Non so perché il capitano Nichols avesse abbandonato l’Inghilterra. Su questo punto era reticente, e con persone del suo stampo le domande dirette sono sempre piuttosto indiscrete. Alludeva a un immeritato infortunio, e non c’è dubbio che si considerava vittima dell’ingiustizia. Fantasticai sulle varie forme di truffa e di violenza; e gli espressi la mia solidarietà quando osservò che le autorità britanniche erano affette da una maledetta pignoleria. Ma era bello vedere che le angherie, quali che fossero, subìte nella terra natia non avevano intaccato il suo ardente patriottismo. Dichiarava spesso che l’Inghilterra era il miglior paese del mondo, sissignore, e nutriva un vivo senso di superiorità su americani, coloniali, latini, olandesi e canachi.
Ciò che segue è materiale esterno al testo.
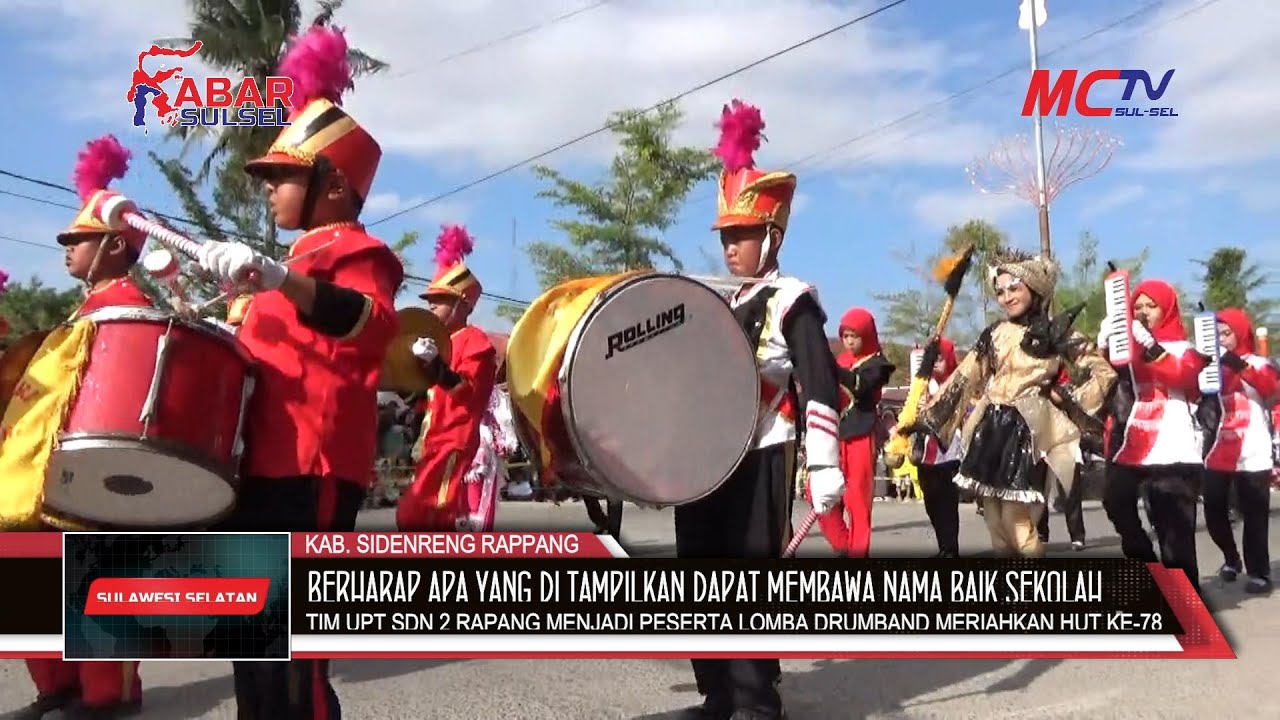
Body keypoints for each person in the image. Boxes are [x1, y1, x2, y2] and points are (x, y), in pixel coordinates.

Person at [191, 27, 404, 719]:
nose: (271, 189)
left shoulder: (360, 253)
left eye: (283, 175)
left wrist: (278, 278)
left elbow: (370, 323)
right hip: (259, 470)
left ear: (333, 185)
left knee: (294, 657)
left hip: (311, 467)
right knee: (252, 643)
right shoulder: (284, 275)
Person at [674, 99, 844, 720]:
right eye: (725, 236)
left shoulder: (793, 298)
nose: (731, 247)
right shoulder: (711, 297)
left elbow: (818, 379)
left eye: (742, 235)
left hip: (764, 446)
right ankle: (718, 690)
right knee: (698, 569)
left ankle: (755, 699)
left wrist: (824, 466)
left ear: (772, 234)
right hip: (706, 455)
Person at [9, 134, 150, 720]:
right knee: (28, 574)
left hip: (93, 467)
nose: (66, 247)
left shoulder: (132, 307)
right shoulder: (83, 310)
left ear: (115, 245)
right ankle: (58, 687)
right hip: (45, 467)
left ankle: (109, 693)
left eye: (79, 239)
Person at [907, 248, 1115, 558]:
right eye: (1000, 291)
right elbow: (965, 377)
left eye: (1014, 288)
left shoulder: (1057, 333)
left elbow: (1105, 374)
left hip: (1026, 430)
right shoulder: (995, 333)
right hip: (989, 429)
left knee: (1016, 522)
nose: (1006, 297)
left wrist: (1067, 397)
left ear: (1034, 288)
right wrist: (929, 416)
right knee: (994, 523)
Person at [1098, 279, 1206, 593]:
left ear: (1167, 308)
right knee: (1115, 502)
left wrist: (1152, 348)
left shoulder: (1187, 350)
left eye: (1151, 306)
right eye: (1138, 307)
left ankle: (1187, 607)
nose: (1144, 312)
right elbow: (1107, 375)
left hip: (1174, 449)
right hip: (1135, 445)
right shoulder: (1130, 347)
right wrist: (1104, 345)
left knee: (1175, 537)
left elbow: (1185, 378)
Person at [397, 224, 499, 531]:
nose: (430, 305)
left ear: (462, 304)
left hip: (454, 442)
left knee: (428, 516)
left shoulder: (475, 342)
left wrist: (435, 365)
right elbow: (418, 394)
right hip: (433, 442)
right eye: (430, 299)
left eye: (439, 299)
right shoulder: (437, 341)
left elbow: (465, 390)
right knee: (416, 517)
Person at [1200, 308, 1277, 594]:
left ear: (1241, 333)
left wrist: (1237, 364)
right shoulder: (1213, 368)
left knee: (1254, 514)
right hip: (1221, 446)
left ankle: (1259, 572)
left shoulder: (1259, 362)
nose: (1221, 339)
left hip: (1254, 449)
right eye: (1216, 334)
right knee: (1213, 508)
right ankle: (1232, 557)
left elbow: (1270, 389)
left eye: (1227, 333)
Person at [819, 307, 894, 557]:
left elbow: (859, 385)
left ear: (867, 335)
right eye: (845, 335)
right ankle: (844, 546)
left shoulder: (878, 364)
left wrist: (828, 365)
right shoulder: (839, 361)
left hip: (861, 435)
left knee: (858, 501)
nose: (849, 341)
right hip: (835, 435)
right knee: (819, 493)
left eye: (855, 335)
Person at [910, 338, 964, 557]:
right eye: (933, 360)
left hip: (949, 451)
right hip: (925, 453)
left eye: (940, 359)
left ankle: (951, 548)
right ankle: (943, 545)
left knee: (947, 504)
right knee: (931, 503)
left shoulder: (958, 381)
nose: (936, 364)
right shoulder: (922, 385)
Non credo, tuttavia, che fosse un uomo felice. Soffriva di gastrite, e sovente lo vedevi succhiare una compressa di pepsina; al mattino aveva poco appetito. Ma questo malanno, da solo, non gli avrebbe depresso il morale. Aveva un motivo più grave per essere scontento della vita; otto anni prima si era avventatamente sposato. Ci sono uomini che una Provvidenza misericordiosa destina con chiarezza a vivere scapoli, ma che per caparbietà o a causa di circostanze cui non sanno far fronte si ribellano ai suoi decreti. Non c’è oggetto più degno di pietà di uno scapolo ammogliato. A questa categoria apparteneva il capitano Nichols. Conobbi sua moglie. Era, direi, sui ventotto anni, ma una di quelle donne la cui età è sempre dubbia; non doveva essere diversa a venti, e a quaranta non sarebbe sembrata più vecchia. Mi diede un’impressione di straordinaria durezza. Duro era il viso bruttino con le labbra strette e la pelle tesa sugli zigomi, duro il sorriso, duri i capelli tirati, duro il vestito di organza bianca, che faceva tutto l’effetto di un crespo nero. Non sapevo immaginare perché il capitano Nichols l’avesse sposata, e avendola sposata perché non l’abbandonasse. Forse ci aveva provato, più volte, e la sua melanconia nasceva dal fatto che non ci riusciva mai. Per quanto lontano egli andasse, e si nascondesse in luoghi segreti, ero sicuro che la signora Nichols, inesorabile come il fato e spietata come la coscienza, lo avrebbe ben presto raggiunto. Sfuggirle non gli era possibile più che alla causa sfuggire l’effetto.

Il furfante, come l’artista e forse il gentiluomo, non appartiene a nessuna classe. La sfrontatezza dell’accattone non lo turba, né lo imbarazza l’etichetta del principe. Ma la signora Nichols apparteneva a quella classe ben definita, che di recente si è fatta loquace, chiamata piccola borghesia. Era figlia di un poliziotto, senza dubbio efficiente. Non so quale fosse la sua presa sul marito, ma non credo che fosse di natura amorosa. Io non la udii mai parlare, tuttavia può darsi che in privato avesse una conversazione animata. Comunque sia, il capitano Nichols aveva di lei una paura mortale. A volte, stando con me sulla terrazza dell’albergo, avvistava la moglie giù in strada. Lei non lo chiamava, non dava segno di accorgersi della sua esistenza; si limitava a camminare avanti e indietro, con calma. Allora il capitano era preso da una strana inquietudine; guardava l’orologio e sospirava.

«Be’, bisogna che vada» diceva.

Né parole né whisky valevano a trattenerlo. Eppure era un uomo che aveva affrontato impavido uragani e tifoni, e non avrebbe esitato a battersi con una dozzina di negri disarmati col solo aiuto di un revolver. A volte la signora Nichols mandava all’albergo la figlia, una bambina pallida e imbronciata di sette anni.

«La mamma ti vuole» diceva in tono lamentoso.

«Va bene, cara» diceva il capitano Nichols.

Si alzava all’istante e se ne andava lungo la strada a fianco della bambina. Era quello, mi pare, un bell’esempio di trionfo dello spirito sulla materia; e così la mia digressione ha almeno il pregio di una morale.